Leaf Floating Techniques

Smooth broad leaves like maple make good floating leaf assay subjects.

The floating leaf disk assay is a means of demonstrating photosynthesis. Small disks are cut out of smooth leaves, then treated so as to draw a carbon dioxide-rich solution into them. This causes the leaf disks to sink in water. When a bright light source is applied, the leaf disks begin to create oxygen. As the oxygen infuses the leaf interior before release, the disks begin to rise up and float in the solution.

Leaf Preparation

Use a leaf floating assay test to demonstrate how photosynthesis works in dramatic fashion to school students. To make the demonstration work best, use smooth, broad leaves. Stay away from varieties with fuzz on them. To make it easy to infuse the leaves with carbon dioxide, small sections of the leaves are taken for the demonstration. Usually a paper punch is used to create disks, but a firm paper straw can be used to cut disk sections from the leaves. Take leafy sections, avoiding areas with prominent veins.

Carbon Dioxide Infusion

Create a 2 percent carbonate solution by mixing 1/8 tsp sodium bicarbonate, or common baking soda, with 300 ml water. Leaves feed on carbon dioxide, producing oxygen as a waste byproduct as photosynthesis occurs. The carbonate solution is used to infuse the leaf segments with carbon dioxide. Too much baking soda in the solution will cause bubbles to form on the leaves, defeating the purpose of the assay. A tiny bit of liquid soap is added to the solution to help the leaf disks absorb the carbon dioxide. Disks are put, with solution, into a syringe without a needle. Holding a finger against the open end, the teacher will withdraw the plunger for 10 seconds, creating a vacuum to help facilitate absorption, then releasing his finger to empty the vacuum. He will repeat this 3 or 4 times.


Create a control to demonstrate the difference between carbon-infused leaf segments and ordinary segments. Another set of leaf disks is prepared in the same way that the carbon dioxide-infused disks are, except that only water and a little liquid soap are used for the solution in the syringe. These disks are given the same vacuum treatment in the syringe as the other disks. In both cases it helps absorb any existing bubbles in the sections of the leaves so they will sink when first dropped into clear plastic cups with the same baking soda solution used to infuse the experimental leaf segments. The control disks and the infused disks are put into separate marked cups, each containing the identical solution.
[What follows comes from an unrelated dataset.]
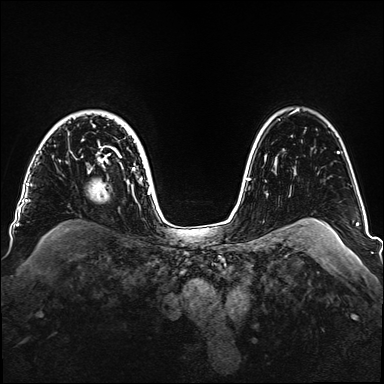
Breast MRI, one axial slice. Position 117 of 160 along the scan axis. Dynamic contrast-enhanced series, time point 2 of 6 at this slice position (early post-contrast). 1.5 T. TE 2.3 ms, TR 5.2 ms. 384 × 384 image matrix, field of view 330 × 330 mm. Female patient.
Structures marked on this image (semi-automatic segmentation, software-assisted and operator-edited):
- enhancing-tissue mask used for the functional tumour volume (all voxels passing the contrast-enhancement thresholds inside the analysis volume; usually the tumour): bounding box [x1, y1, x2, y2] px = [70, 140, 151, 188]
Put the two cups under a bright light source. The disks infused with carbon dioxide will begin floating to the top after about a minute and steadily continue until all eventually rise to the top. This is caused by the leaves, in the presence of bright light, processing the carbon dioxide and creating oxygen. The oxygen bubbles that form give the leaf disks buoyancy. The leaf disks in the control group, though dropped in the same solution and exposed to the same light, will remain at the bottom of their cup. Eventually, they would undergo enough photosynthesis to float, but the experiment demonstrates that the more carbon dioxide in the leaf at the time it is exposed to light, the faster it processes the carbon dioxide and creates oxygen.